Durable CAR T-cell persistence was observed up to 21 months across tumor types, phases, and dose levels.
Phase 1
(n=24) Phase 2
(n=37) All patients
(n=61)
CRS, n (%) 11 (45.8) 15 (40.5) 26 (42.6)
Grade 1, n (%) 5 (20.8) 8 (21.6) 13 (21.3)
Grade 2, n (%) 5 (20.8) 7 (18.9) 12 (19.7)
Grade 3, n (%) 1 (4.2) 0 1 (1.6)
Time to onset, median (range), days 7.5 (2–20) 7.0 (1–11) 7.0 (1–20)
Duration, median (range), days 3.0 (1–17) 3.0 (1–9) 3.0 (1–17)
CRS toxicity management, n (%)
Dexamethasone 4 (16.7) 7 (18.9) 11 (18.0)
Tocilizumab 6 (25.0) 9 (24.3) 15 (24.6)
Methylprednisolone 1 (4.2) - 1 (1.6)
Vasopressin 1 (4.2) - 1 (1.6)
ICANS, n (%) 8 (33.3) 4 (10.8) 12 (19.7)
Grade 1 8 (33.3) 3 (8.1) 11 (18.0)
Grade 2 0 0 0
Grade 3 0 1 (2.7) 1 (1.6)
Time to onset, median (range), days 14.0 (3–30) 8.5 (2–12) 11.5 (2–30)
Duration, median (range), days 2.5 (1–47) 1.5 (1–3) 2.0 (1–47)
ICANS toxicity management, n (%)
Dexamethasone (ICANS) 2 (8.3) 4 (10.8) 6 (9.8)
Tocilizumab (ICANS) 1 (4.2) 2 (5.4) 3 (4.9)
Infections, Grade ≥3, n (%) 2 (8.3) 1 (2.7) 3 (4.9)
Hemophagocytic lymphohistiocytosis, Grade ≥3, n (%) 2 (8.3) 0 2 (3.3)
Prolonged cytopenias,a Grade ≥3, n/n available (%)
30 days after infusion 8/21 (38.1) 11/37 (29.7) 19/58 (32.8)
60 days after infusion 5/21 (23.8) 9/33 (27.3) 14/54 (25.9)
90 days after infusion 4/20 (20.0) 8/30 (26.7) 12/50 (24.0)
a Includes all events related to neutropenia, thrombocytopenia, anemia, and lymphopenia.
CRS, cytokine release syndrome; ICANS, immune effector cell-associated neurotoxicity syndrome.
Table 1: Adverse events of special interest

About GLPG5101 and ATALANTA-1 (EudraCT 2021-003272-13; NCT 06561425)

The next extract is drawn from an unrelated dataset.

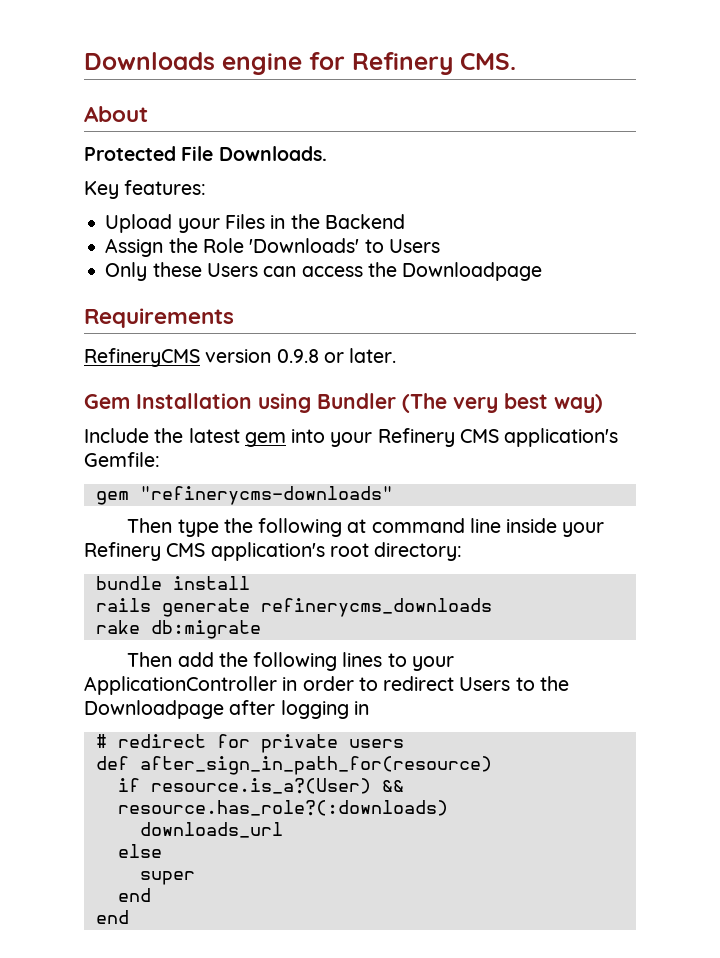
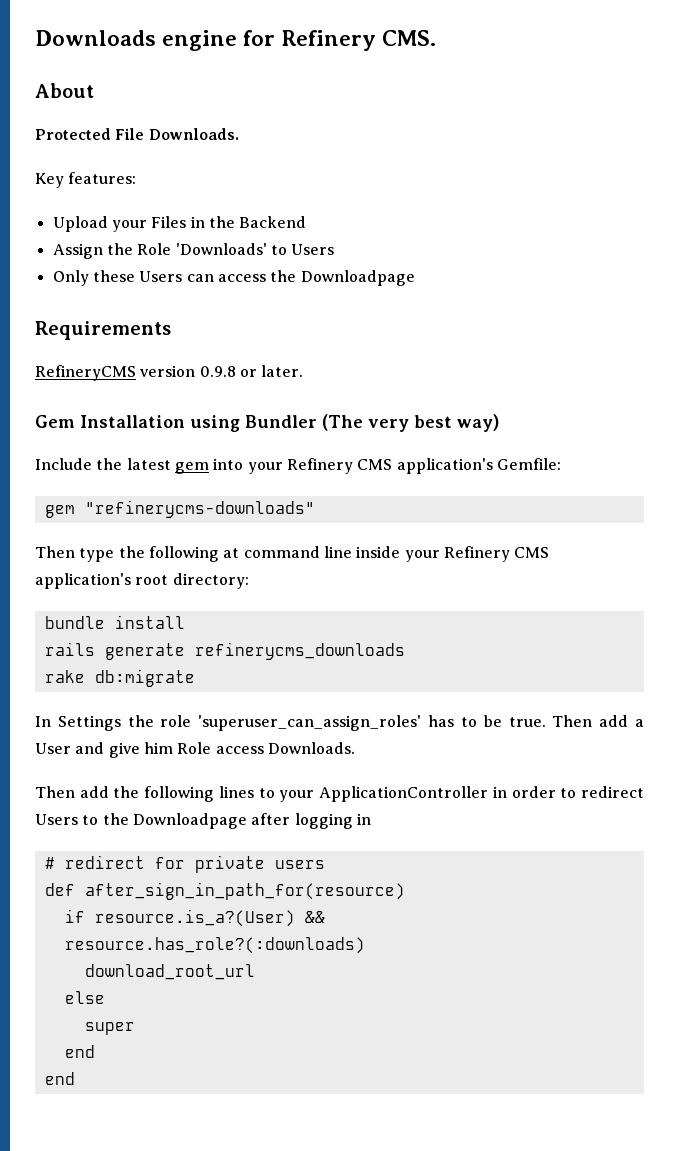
(261, 629) none -> [35,715,645,731] [35,742,355,758] // In Settings the role 'superuser_can_assign_roles' has to be true. Then add a User and give him Role access Downloads.
[139,822,283,838] downloads_url -> [84,964,255,980] download_root_url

GLPG5101 is a second generation anti-CD19/4-1BB CAR-T product candidate, administered as a single fixed intravenous dose. The safety, efficacy and feasibility of decentralized manufactured GLPG5101 are currently being evaluated in the ATALANTA-1 Phase 1/2 study in eight1 hematological malignancies with high unmet need. The primary objective of the Phase 1 part of the study is to evaluate safety and to determine the recommended dose for the Phase 2 part of the study. Secondary objectives include assessment of efficacy and feasibility of decentralized manufacturing of GLPG5101. The dose levels that were evaluated in Phase 1 are 50×106 (DL1), 110×106 (DL2) and 250×106 (DL3) CAR+ viable T-cells. The primary objective of the Phase 2 part of the study is to evaluate the Objective Response Rate (ORR) while the secondary objectives include Complete Response Rate (CRR), duration of response, progression free survival, overall survival, safety, pharmacokinetic profile, and the feasibility of decentralized manufacturing. Each enrolled patient will be followed for 24 months. The ATALANTA-1 study is currently enrolling patients in the U.S. and Europe.